Task directions: Render the lines below as a numbered list, covering everything from the line containing "family: Tachinidae" down to the final line, both included, with blank lines dropped. Leave the pictures out of your answer.

(Saved data entries)

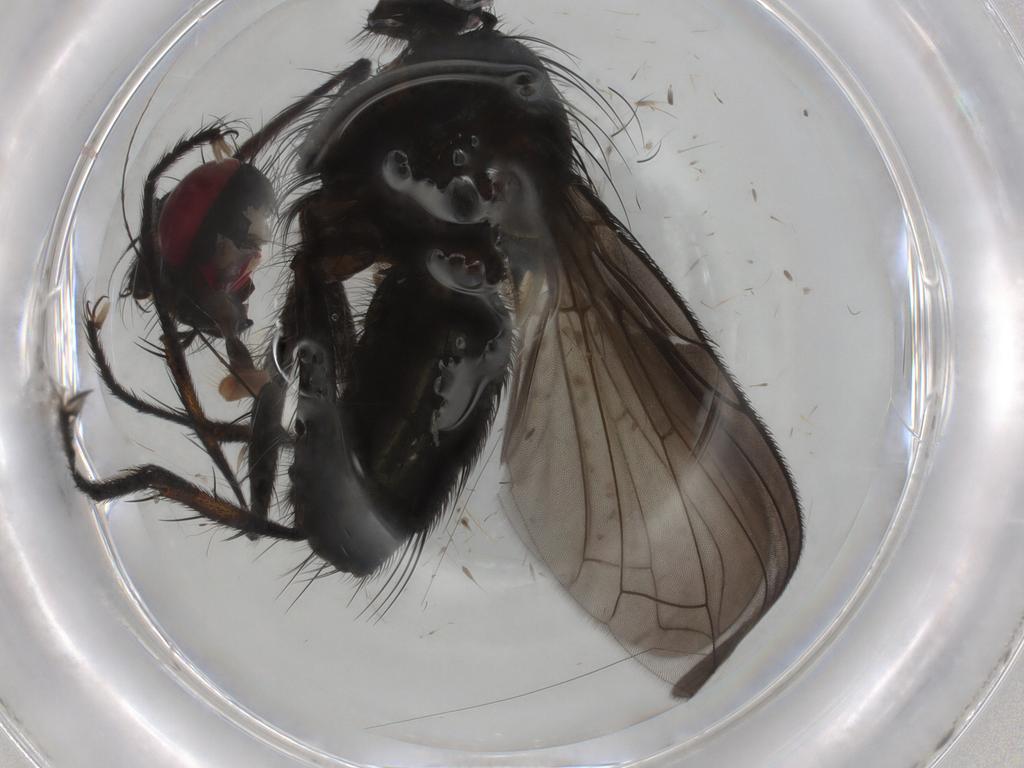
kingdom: Animalia
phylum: Arthropoda
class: Insecta
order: Diptera
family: Tachinidae
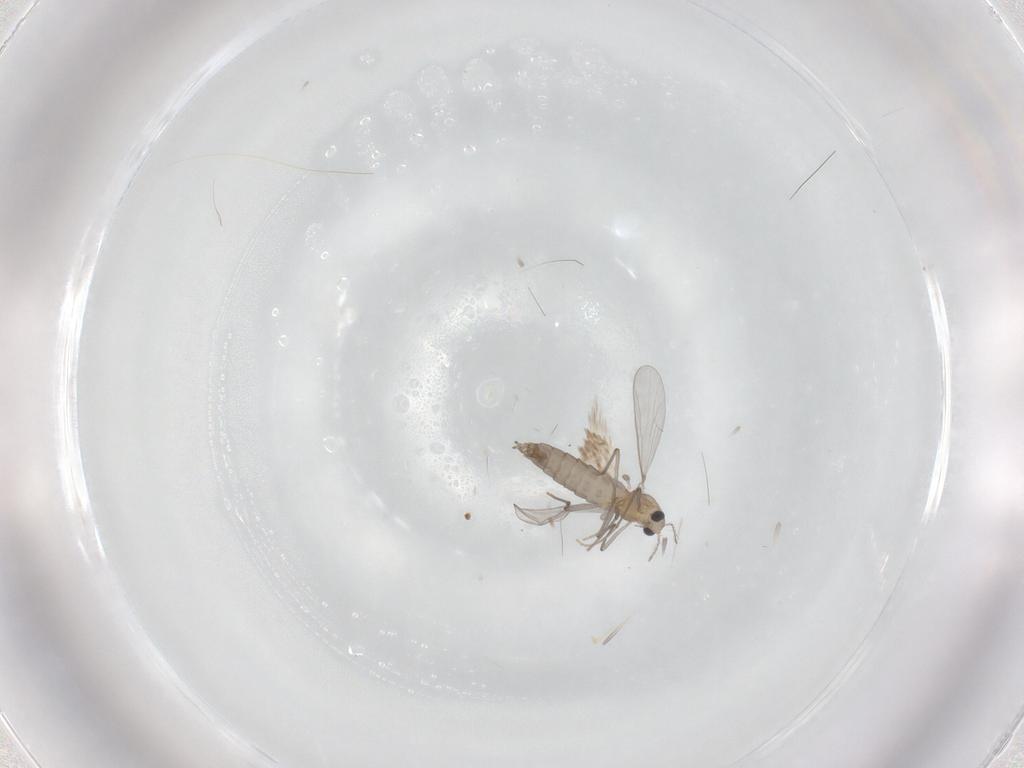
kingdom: Animalia
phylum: Arthropoda
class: Insecta
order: Diptera
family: Chironomidae
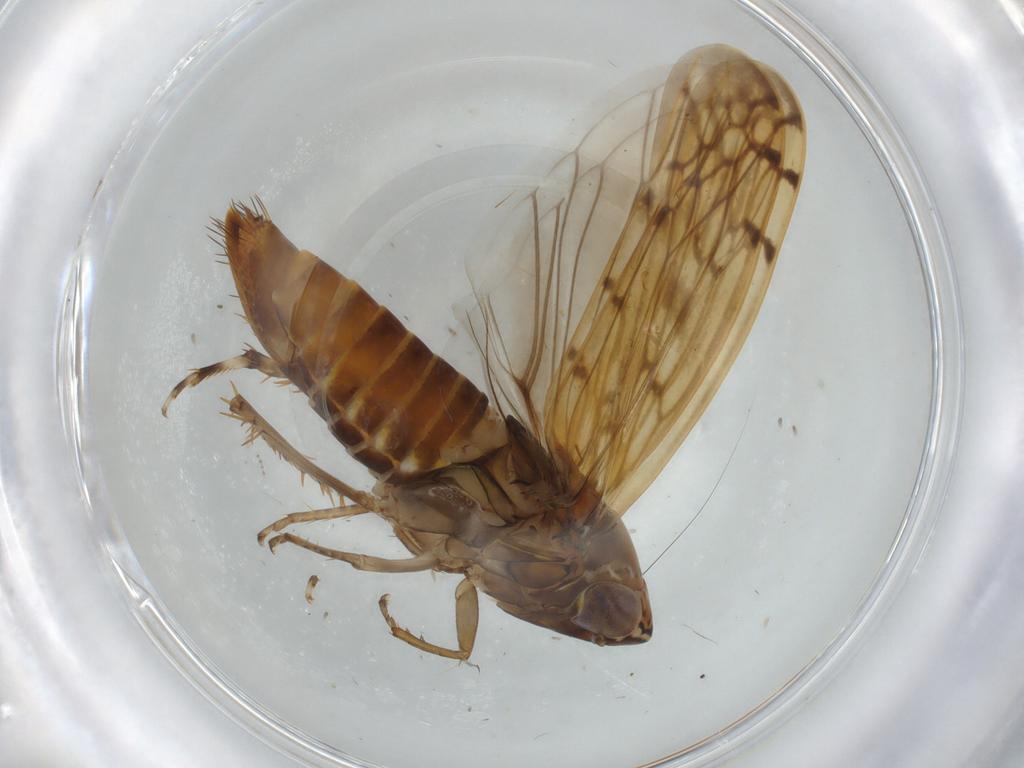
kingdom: Animalia
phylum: Arthropoda
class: Insecta
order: Hemiptera
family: Cicadellidae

Correct answer:
1. family: Tachinidae
2. kingdom: Animalia
3. phylum: Arthropoda
4. class: Insecta
5. order: Diptera
6. family: Chironomidae
7. kingdom: Animalia
8. phylum: Arthropoda
9. class: Insecta
10. order: Hemiptera
11. family: Cicadellidae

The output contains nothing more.